» ASSIGNMENT
Make an exact transcript of the lines in the data below, starting with the one containing "約、交通與全濕激流體驗" and going on through the one containing "モトローラのスマホが約1万", with both included and the pictures left out.

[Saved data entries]

======

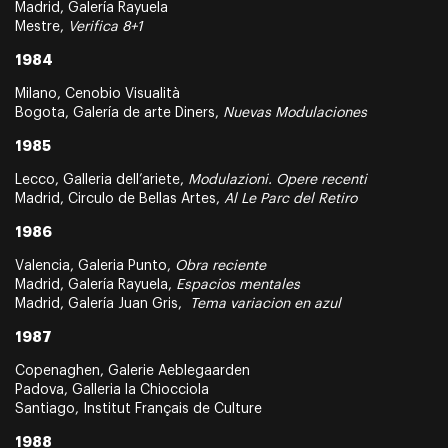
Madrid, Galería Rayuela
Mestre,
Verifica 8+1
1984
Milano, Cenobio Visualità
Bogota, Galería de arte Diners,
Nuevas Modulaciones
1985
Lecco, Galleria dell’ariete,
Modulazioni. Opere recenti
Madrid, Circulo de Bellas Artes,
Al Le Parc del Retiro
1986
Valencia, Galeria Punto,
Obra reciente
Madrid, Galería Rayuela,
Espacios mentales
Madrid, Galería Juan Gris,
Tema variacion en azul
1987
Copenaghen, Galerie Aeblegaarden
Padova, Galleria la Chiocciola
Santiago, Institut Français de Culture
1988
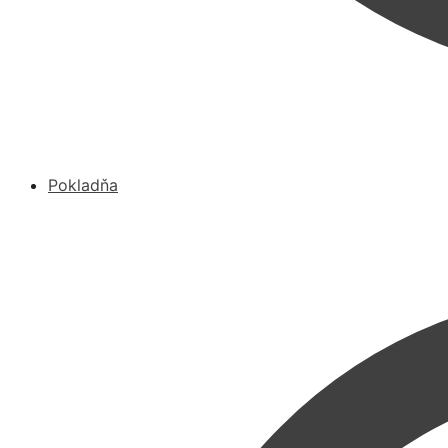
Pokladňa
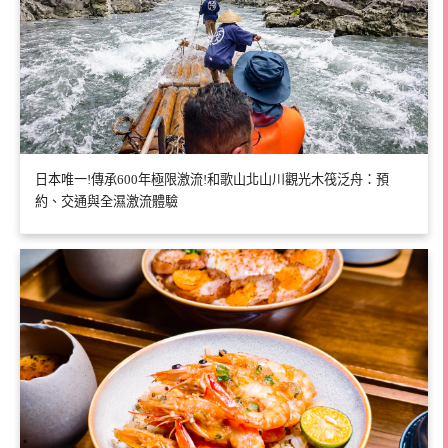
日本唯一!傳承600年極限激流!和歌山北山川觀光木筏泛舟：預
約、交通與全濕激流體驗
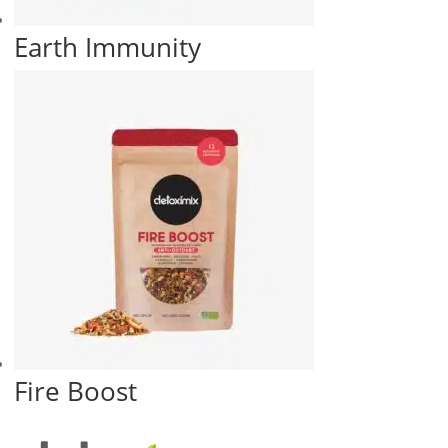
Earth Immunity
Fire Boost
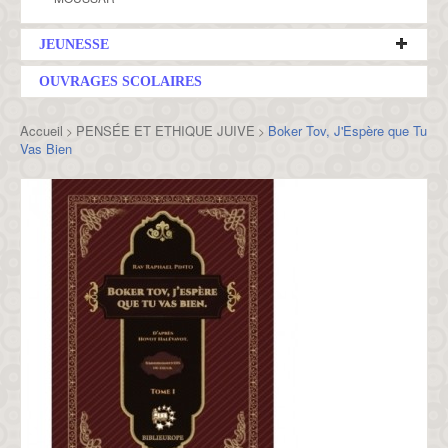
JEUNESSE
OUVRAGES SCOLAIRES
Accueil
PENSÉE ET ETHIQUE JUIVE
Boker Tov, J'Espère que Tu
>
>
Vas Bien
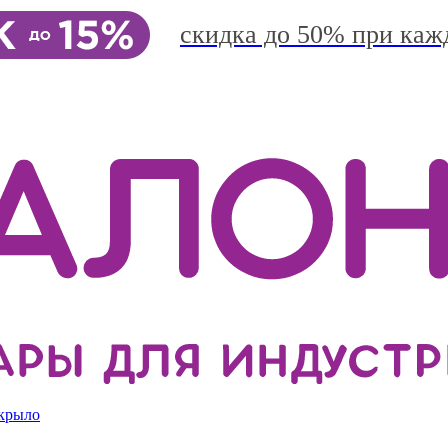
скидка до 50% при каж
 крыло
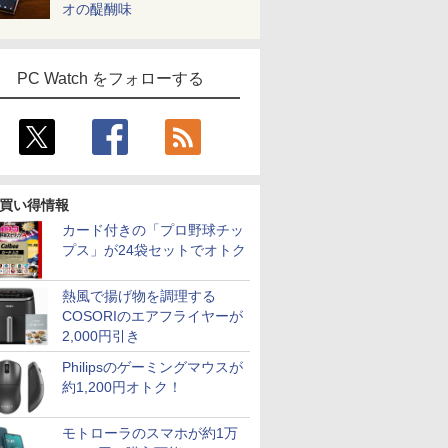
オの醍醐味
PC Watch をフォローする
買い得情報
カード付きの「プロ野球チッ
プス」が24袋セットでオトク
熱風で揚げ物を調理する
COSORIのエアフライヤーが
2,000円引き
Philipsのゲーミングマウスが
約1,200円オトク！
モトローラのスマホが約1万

======

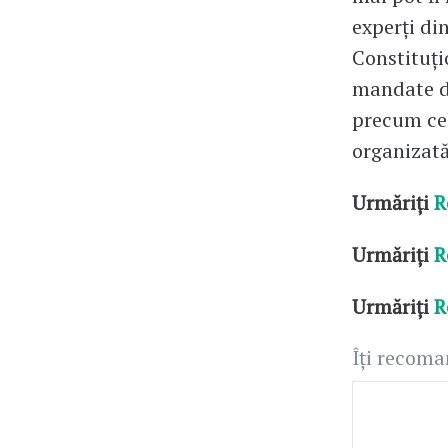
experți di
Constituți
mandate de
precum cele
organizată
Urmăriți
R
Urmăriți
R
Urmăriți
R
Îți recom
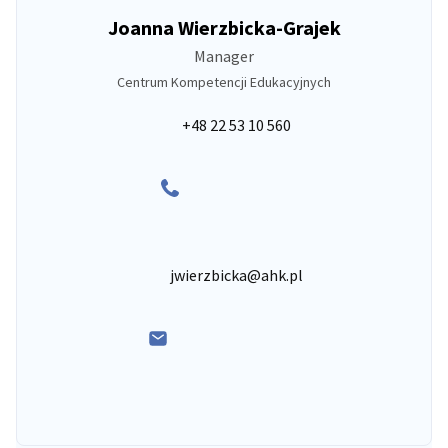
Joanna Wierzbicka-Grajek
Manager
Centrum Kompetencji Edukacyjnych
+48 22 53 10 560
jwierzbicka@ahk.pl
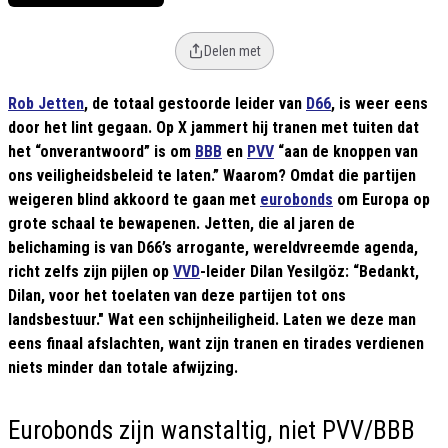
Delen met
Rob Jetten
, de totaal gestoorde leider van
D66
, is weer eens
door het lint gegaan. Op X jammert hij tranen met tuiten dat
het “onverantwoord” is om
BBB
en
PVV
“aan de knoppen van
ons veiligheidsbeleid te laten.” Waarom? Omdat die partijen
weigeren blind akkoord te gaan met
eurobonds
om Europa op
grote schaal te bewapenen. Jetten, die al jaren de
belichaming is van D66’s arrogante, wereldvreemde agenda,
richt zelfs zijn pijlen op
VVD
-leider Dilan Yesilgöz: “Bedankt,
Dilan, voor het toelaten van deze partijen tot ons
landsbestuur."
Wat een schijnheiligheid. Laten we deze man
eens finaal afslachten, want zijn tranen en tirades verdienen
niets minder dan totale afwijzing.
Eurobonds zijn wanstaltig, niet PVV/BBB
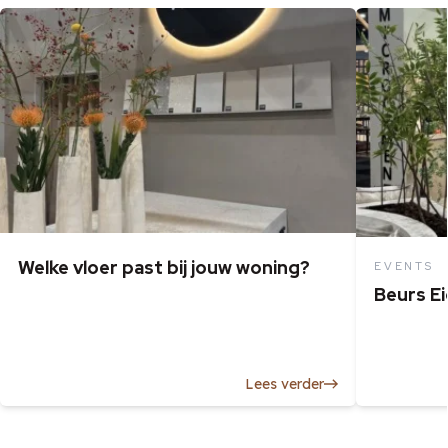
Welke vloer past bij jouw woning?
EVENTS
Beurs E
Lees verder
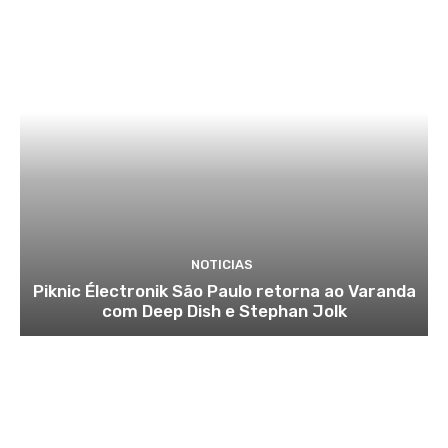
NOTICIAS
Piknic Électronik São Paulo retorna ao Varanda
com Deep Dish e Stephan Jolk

======

» ANSWER SPACE
約、交通與全濕激流體驗
Earth Immunity
Fire Boost
JEUNESSE
OUVRAGES SCOLAIRES
Accueil
PENSÉE ET ETHIQUE JUIVE
Boker Tov, J'Espère que Tu
>
>
Vas Bien
скидка до 50% при каж
 крыло
オの醍醐味
PC Watch をフォローする
買い得情報
カード付きの「プロ野球チッ
プス」が24袋セットでオトク
熱風で揚げ物を調理する
COSORIのエアフライヤーが
2,000円引き
Philipsのゲーミングマウスが
約1,200円オトク！
モトローラのスマホが約1万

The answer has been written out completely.